• Exercise
Copy every entry below exactly as it appears, leaving out the images.
#### Study material ####
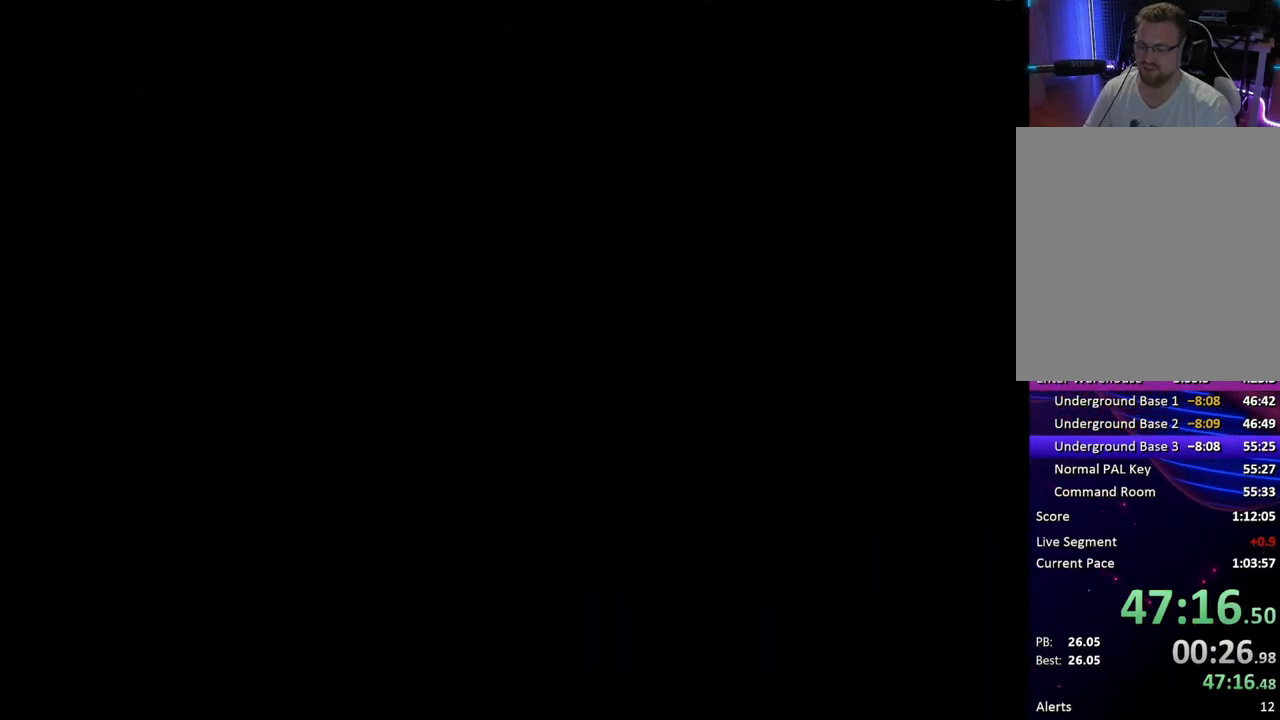
{"buttons": ["DPAD_DOWN"], "button_events": []}
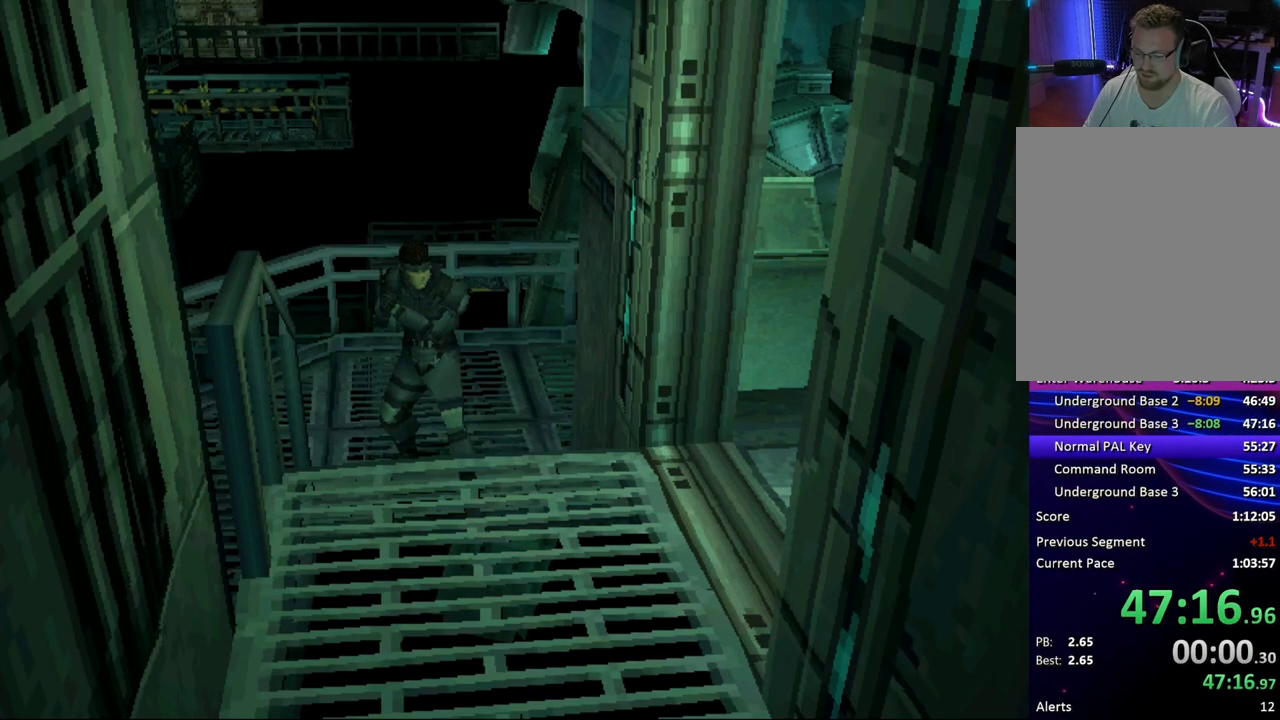
{"buttons": ["DPAD_DOWN"], "button_events": []}
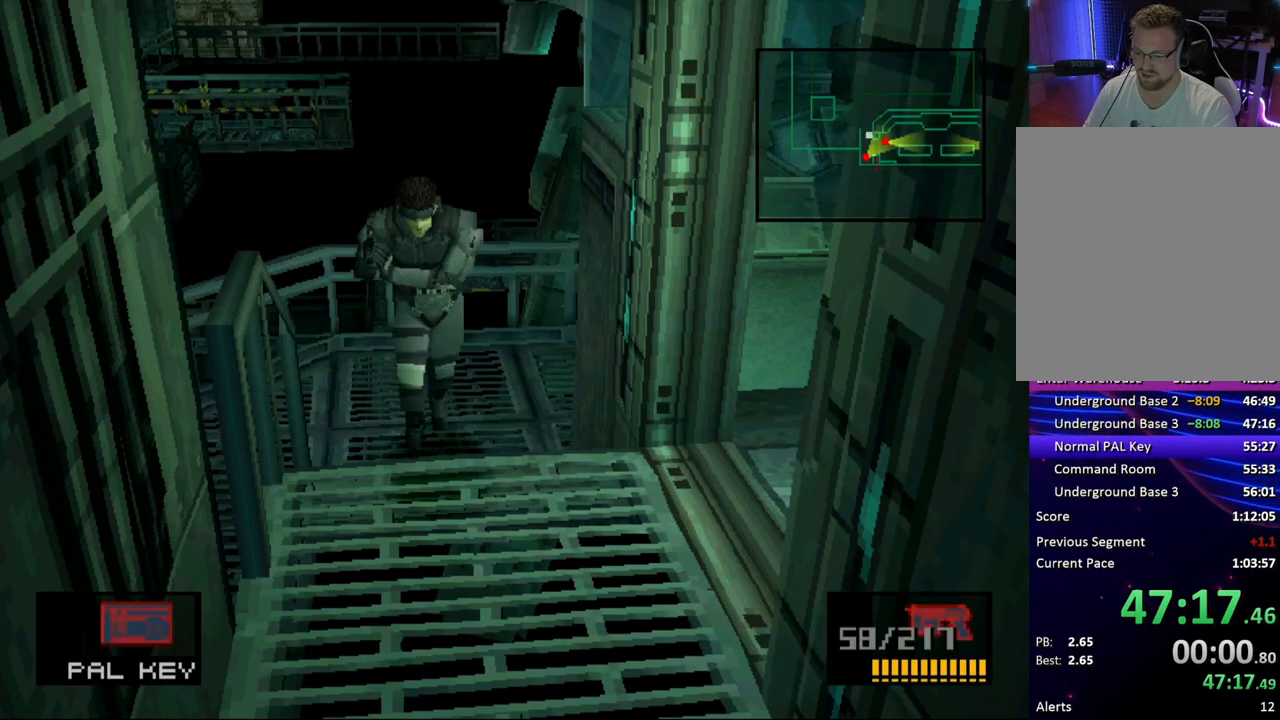
{"buttons": ["DPAD_RIGHT"], "button_events": [[133, "DPAD_RIGHT", "down"], [150, "DPAD_DOWN", "up"]]}
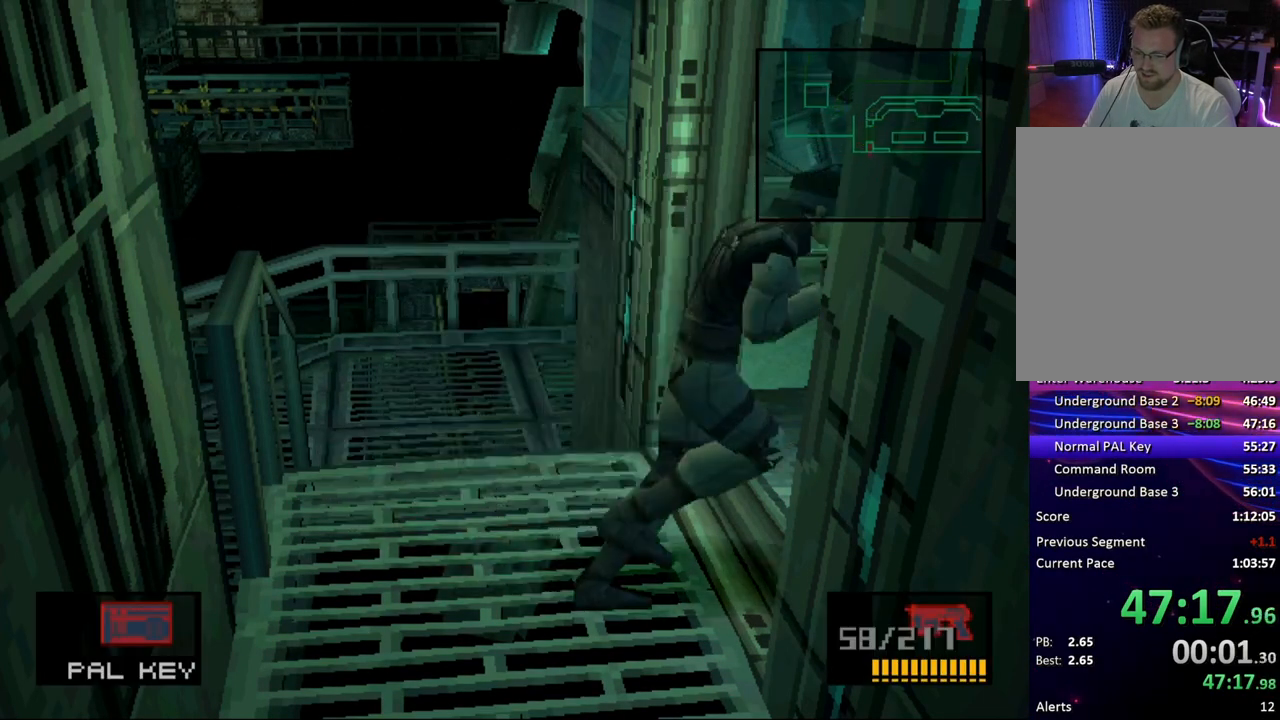
{"buttons": ["DPAD_RIGHT"], "button_events": [[33, "DPAD_UP", "down"], [483, "DPAD_UP", "up"]]}
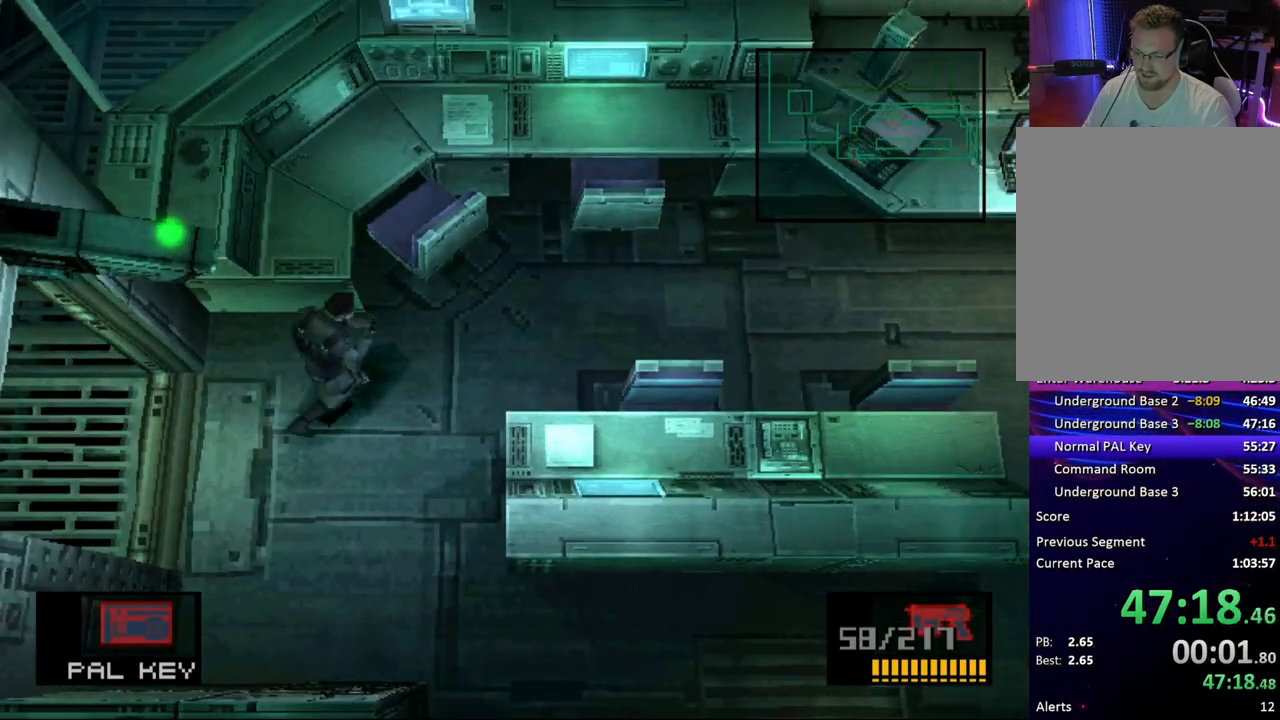
{"buttons": ["DPAD_RIGHT"], "button_events": []}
####
• Answer section
{"buttons": ["DPAD_DOWN"], "button_events": []}
{"buttons": ["DPAD_DOWN"], "button_events": []}
{"buttons": ["DPAD_RIGHT"], "button_events": [[133, "DPAD_RIGHT", "down"], [150, "DPAD_DOWN", "up"]]}
{"buttons": ["DPAD_RIGHT"], "button_events": [[33, "DPAD_UP", "down"], [483, "DPAD_UP", "up"]]}
{"buttons": ["DPAD_RIGHT"], "button_events": []}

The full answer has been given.